Para ela, que contínua conhecida como ‘Gisela do Procon’, em razão de sua trajetória histórica na defesa do consumidor, mesmo nestes 33 meses de mandato na Câmara Federal, a retomada do PL preocupa, pois o texto sinaliza um grave retrocesso institucional e um desmantelamento do Programa de Proteção e Defesa do Consumidor.

“É muito clara a intenção do projeto quando reduz drasticamente a força das penalidades aplicadas às grandes empresas. Assim, quando o texto diz aos grandes conglomerados econômicos que a punição fica limitada ao teto de 60 salários mínimos, manda um recado claro que eles podem errar. Pois mesmo que sejam flagrados comercializando alimentos impróprios para consumo ou medicamentos vencidos poderão sofrer penalidades financeiras irrelevantes. Ou seja, totalmente desproporcionais ao tamanho das consequências que estas ações podem resultar”.

O projeto, de autoria do deputado Marco Bertaiolli (PSD-SP), estabelece que a atuação dos órgãos fiscalizadores passe a ter caráter ‘prioritariamente orientador’, criando obstáculos para autuações imediatas e impondo uma lógica mais branda na aplicação de penalidades contra empresas infratoras. Na prática, o texto prevê que, em diversas situações, os estabelecimentos sejam notificados à corrigir irregularidades antes de sofrer sanções administrativas.

Para Gisela, o impacto da proposta ultrapassa o aspecto administrativo e atinge diretamente a proteção cotidiana da população. “Estamos falando de um projeto que enfraquece instrumentos essenciais de defesa da sociedade justamente nas situações que mais afetam o cidadão comum: fraudes, publicidade enganosa, alimentos contaminados, produtos vencidos e práticas abusivas cometidas por grandes fornecedores. Transformar infrações graves em mero custo operacional é inverter completamente a lógica de proteção do consumidor”, criticou.

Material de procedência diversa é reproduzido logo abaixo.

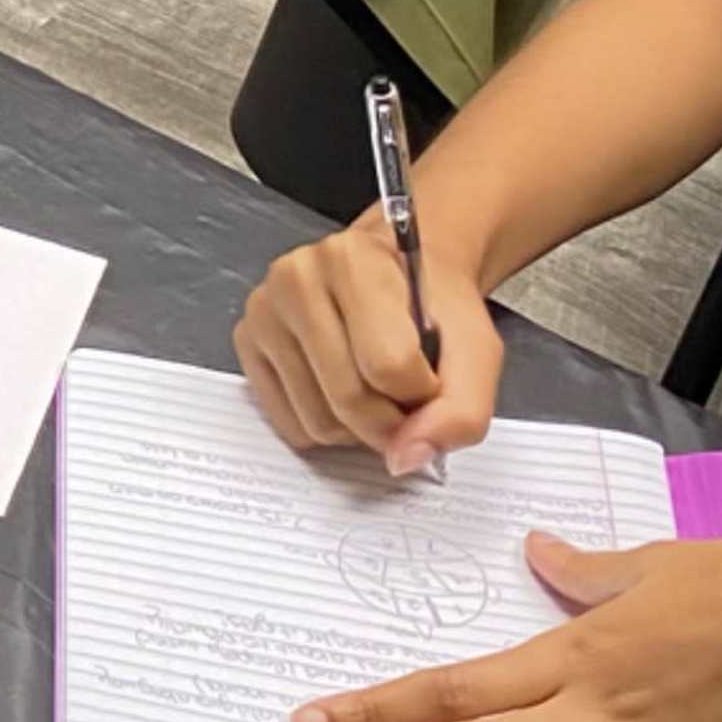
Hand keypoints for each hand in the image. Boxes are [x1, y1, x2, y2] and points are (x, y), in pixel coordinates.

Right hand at [234, 206, 502, 473]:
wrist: (400, 278)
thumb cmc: (435, 309)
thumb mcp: (476, 351)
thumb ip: (461, 411)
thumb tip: (402, 460)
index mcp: (352, 260)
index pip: (388, 367)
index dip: (423, 394)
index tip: (431, 377)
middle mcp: (294, 276)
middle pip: (348, 400)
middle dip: (392, 422)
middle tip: (408, 399)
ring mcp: (262, 310)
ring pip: (317, 421)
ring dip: (359, 430)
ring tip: (375, 391)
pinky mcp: (245, 340)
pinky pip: (289, 424)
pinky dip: (326, 428)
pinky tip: (342, 392)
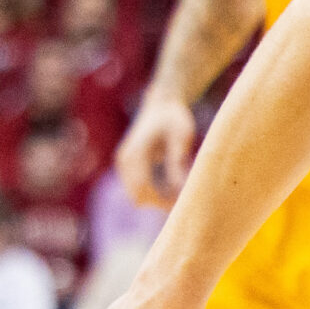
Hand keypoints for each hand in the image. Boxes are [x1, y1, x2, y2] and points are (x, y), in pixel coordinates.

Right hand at [115, 91, 197, 208]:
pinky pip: (139, 187)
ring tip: (183, 193)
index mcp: (135, 153)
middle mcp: (124, 161)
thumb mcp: (181, 137)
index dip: (162, 201)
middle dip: (160, 203)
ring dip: (157, 199)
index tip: (184, 204)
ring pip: (137, 195)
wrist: (161, 104)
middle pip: (137, 196)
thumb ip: (178, 161)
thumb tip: (180, 189)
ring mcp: (124, 164)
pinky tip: (175, 186)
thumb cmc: (174, 118)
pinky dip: (155, 192)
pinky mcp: (129, 166)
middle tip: (185, 201)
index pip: (143, 189)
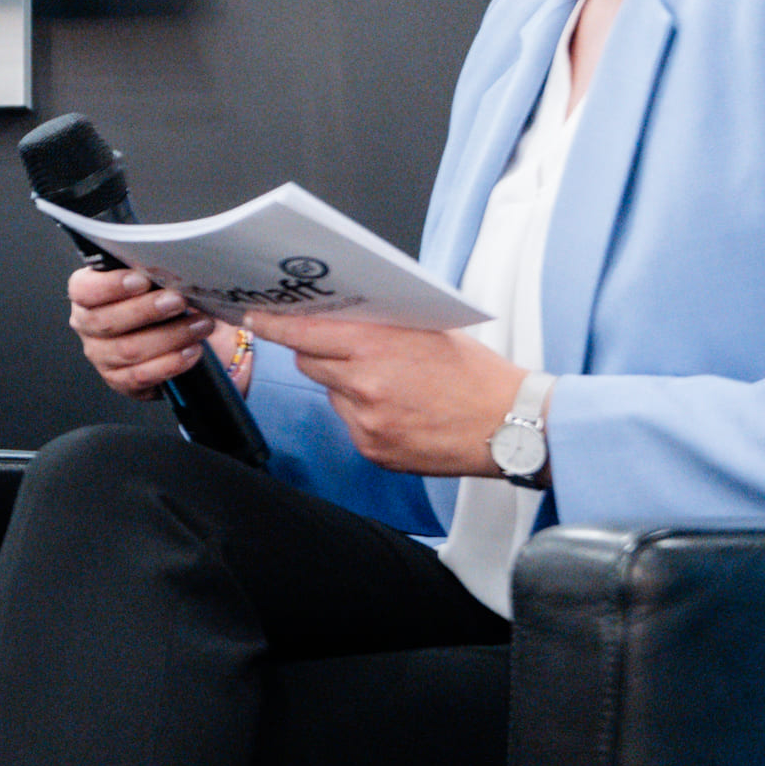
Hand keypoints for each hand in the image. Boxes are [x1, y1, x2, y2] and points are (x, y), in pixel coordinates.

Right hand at [67, 260, 223, 399]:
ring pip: (127, 350)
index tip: (141, 280)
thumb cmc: (171, 300)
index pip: (83, 289)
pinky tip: (191, 351)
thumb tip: (170, 259)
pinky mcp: (120, 381)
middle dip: (146, 310)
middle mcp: (89, 325)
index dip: (110, 286)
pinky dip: (170, 363)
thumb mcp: (161, 278)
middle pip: (104, 322)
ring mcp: (102, 356)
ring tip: (199, 325)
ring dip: (169, 336)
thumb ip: (156, 269)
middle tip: (178, 301)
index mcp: (89, 294)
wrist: (189, 334)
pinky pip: (141, 376)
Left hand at [252, 314, 526, 475]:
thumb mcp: (430, 331)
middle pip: (309, 361)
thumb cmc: (477, 375)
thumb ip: (380, 326)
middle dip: (320, 351)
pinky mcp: (372, 449)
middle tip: (345, 347)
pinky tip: (398, 410)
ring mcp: (366, 422)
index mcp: (378, 348)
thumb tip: (338, 316)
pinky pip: (349, 422)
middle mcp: (365, 386)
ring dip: (346, 384)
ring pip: (330, 393)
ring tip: (390, 383)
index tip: (253, 317)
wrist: (511, 426)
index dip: (274, 324)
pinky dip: (363, 413)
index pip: (303, 333)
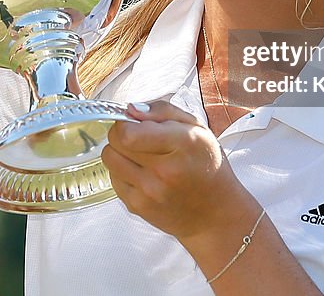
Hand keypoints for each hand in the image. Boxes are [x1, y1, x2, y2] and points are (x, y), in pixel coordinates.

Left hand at [103, 101, 252, 240]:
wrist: (215, 214)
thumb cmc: (207, 166)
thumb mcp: (198, 128)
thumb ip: (163, 110)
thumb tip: (130, 109)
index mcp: (183, 144)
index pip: (129, 132)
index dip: (128, 121)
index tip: (137, 122)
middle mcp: (164, 171)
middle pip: (116, 140)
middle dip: (124, 133)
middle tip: (141, 137)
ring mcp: (149, 192)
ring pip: (109, 157)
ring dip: (120, 152)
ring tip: (140, 155)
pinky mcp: (137, 206)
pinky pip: (113, 177)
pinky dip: (123, 171)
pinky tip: (143, 173)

A dirigente lembrou ainda que o Código de Defesa do Consumidor representa uma das maiores conquistas sociais do país e alertou para os riscos de flexibilizações que possam reduzir a capacidade de resposta do Estado diante de abusos econômicos. “Sempre defendi que o Código de Defesa do Consumidor é uma das legislações mais importantes da cidadania brasileira. Fragilizar a fiscalização e reduzir a efetividade das punições significa enfraquecer a proteção da própria população”, concluiu.

Ao longo dos 33 meses em que esteve na Câmara Federal, Gisela Simona manteve forte atuação na pauta consumerista, integrando a Comissão de Defesa do Consumidor e apresentando projetos relacionados a fraudes bancárias, crédito consignado, bets e proteção financeira de aposentados e pensionistas.

O projeto que estava previsto para entrar em votação nesta última terça, acabou sendo retirado de pauta, mas a matéria continua tramitando e rondando o plenário da Câmara, gerando debates intensos.